A Igreja como o Templo:
No Pentecostes, as línguas de fogo representam a presença tabernaculante de Deus com a igreja, como no templo celestial (Atos 2:3; cf. Isaías 30:27–30). Paulo descreve a igreja sendo edificada como habitação de Deus e templo santo, com Cristo Jesus como a pedra angular (Efésios 2:20–22). Cristãos individualmente (1 Coríntios 6:19) e a igreja como um todo (1 Coríntios 3:16; 2 Coríntios 6:16; 1Pe 2:5; Apocalipse 3:12; 11:1–2) são chamados de templos do Deus vivo. De fato, a igreja cumpre profecias do Antigo Testamento sobre o templo (por exemplo, Levítico 26:11–12 e Ezequiel 37:26–27 em 2 Coríntios 6:16), já que todas as promessas de Deus começaram a se cumprir em Cristo (2 Coríntios 1:20; 7:1). Embora a igreja comece a cumprir a expectativa escatológica da expansão universal do templo, ainda há uma expectativa futura de que a glória de Deus encherá completamente o cosmos.

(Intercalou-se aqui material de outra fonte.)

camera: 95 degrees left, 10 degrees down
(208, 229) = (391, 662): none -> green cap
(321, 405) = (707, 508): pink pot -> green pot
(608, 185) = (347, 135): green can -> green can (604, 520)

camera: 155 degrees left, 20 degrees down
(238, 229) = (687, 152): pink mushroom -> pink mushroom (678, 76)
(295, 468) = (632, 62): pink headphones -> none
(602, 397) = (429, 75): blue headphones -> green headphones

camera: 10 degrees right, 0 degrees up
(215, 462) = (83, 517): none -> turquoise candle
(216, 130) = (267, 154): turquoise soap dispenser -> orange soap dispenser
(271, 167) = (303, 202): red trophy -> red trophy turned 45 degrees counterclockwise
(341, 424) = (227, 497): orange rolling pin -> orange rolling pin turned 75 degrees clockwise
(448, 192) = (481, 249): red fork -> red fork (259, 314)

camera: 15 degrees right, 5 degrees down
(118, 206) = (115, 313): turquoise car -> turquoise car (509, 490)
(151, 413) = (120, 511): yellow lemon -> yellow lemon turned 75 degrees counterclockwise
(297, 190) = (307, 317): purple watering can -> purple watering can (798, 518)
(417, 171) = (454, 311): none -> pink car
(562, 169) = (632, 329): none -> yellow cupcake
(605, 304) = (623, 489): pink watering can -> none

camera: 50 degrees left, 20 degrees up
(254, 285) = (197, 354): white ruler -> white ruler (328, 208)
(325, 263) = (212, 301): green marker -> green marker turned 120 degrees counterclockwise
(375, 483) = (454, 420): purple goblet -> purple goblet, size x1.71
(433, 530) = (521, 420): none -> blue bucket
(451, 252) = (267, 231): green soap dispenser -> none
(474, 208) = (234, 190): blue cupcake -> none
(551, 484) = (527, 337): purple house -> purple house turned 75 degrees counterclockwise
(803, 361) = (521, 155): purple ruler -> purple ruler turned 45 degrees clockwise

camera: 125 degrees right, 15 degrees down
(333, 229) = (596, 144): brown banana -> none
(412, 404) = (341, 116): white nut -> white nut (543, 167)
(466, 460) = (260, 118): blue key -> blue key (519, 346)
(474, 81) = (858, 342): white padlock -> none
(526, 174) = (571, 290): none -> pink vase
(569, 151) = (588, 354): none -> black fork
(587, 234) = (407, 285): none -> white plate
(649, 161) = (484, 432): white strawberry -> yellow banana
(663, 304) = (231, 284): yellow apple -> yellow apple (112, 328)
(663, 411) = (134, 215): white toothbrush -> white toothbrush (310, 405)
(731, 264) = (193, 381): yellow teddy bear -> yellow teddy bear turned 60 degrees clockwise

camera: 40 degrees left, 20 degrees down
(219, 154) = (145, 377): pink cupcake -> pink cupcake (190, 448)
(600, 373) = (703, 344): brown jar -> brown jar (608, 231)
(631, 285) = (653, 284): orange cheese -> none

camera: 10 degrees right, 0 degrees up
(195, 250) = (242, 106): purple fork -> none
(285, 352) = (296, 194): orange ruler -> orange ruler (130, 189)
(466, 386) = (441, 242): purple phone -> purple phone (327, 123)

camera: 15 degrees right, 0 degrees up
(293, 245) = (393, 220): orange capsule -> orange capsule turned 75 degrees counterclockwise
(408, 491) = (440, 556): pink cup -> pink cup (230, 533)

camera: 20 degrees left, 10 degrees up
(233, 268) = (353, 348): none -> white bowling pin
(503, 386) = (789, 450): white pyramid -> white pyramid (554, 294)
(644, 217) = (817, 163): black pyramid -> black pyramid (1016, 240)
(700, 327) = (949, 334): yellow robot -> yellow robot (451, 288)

Apocalipse e o Templo Cósmico:
Em Apocalipse 21:1–3, João tem a visão do novo céu e nova terra como um templo cósmico onde a presença de Deus finalmente enche toda a criação. A nova Jerusalém e a nova criação representam o tabernáculo de Deus entre seu povo. O novo céu e nova terra de Apocalipse 21:1 são interpretados e representados como a “nova Jerusalém, que desce do céu” onde “o tabernáculo de Deus com os homens” e “Deus habitará com eles” (Apocalipse 21:2–3). A presença de Deus não está mais confinada ao templo de Israel ou à igreja, mas agora essa presença enche todo o céu e a terra. Isso cumpre o objetivo final do templo no jardim do Éden, pois agora a habitação de Deus enche a terra. Assim, não haverá mais um pequeno templo arquitetônico como o antigo templo de Israel, pois o Senhor e o Cordeiro serão o seu templo, irradiando sua gloriosa presença templária e, assim, transformando toda a nova criação em um grande templo cósmico (Apocalipse 21:22). Dessa forma, as profecias do templo (por exemplo, Ezequiel 37, 40–48; Isaías 54) são cumpridas e completadas.
Conclusão
A morte e ressurreição de Cristo inauguram a nova criação, onde sua presença habita em seu povo e, por fim, encherá todo o cosmos. A igreja, como templo, representa o início do cumprimento das profecias do templo, marcando o aspecto “já e ainda não” da nova criação. O templo agora está corporificado em Cristo e na igreja, e essa presença de Deus está se expandindo por meio da igreja até que, um dia, ela encha completamente os céus e a terra no fim dos tempos.
Leitura de aprofundamento:
- O templo e a missão da igreja: Uma teologia bíblica sobre o lugar da habitação de Deus, G. K. Beale.
- A missão de Deus: Desvendando a grande narrativa da Bíblia, Christopher J. Wright.
- Deus mora entre nós: A expansão do Éden para os confins da Terra, G. K. Beale e Mitchell Kim.
- The Epic of Eden: A Christian Entry into the Old Testament, Sandra Richter.
- The End of the Beginning: Revelation 21–22 and the Old Testament, William J. Dumbrell.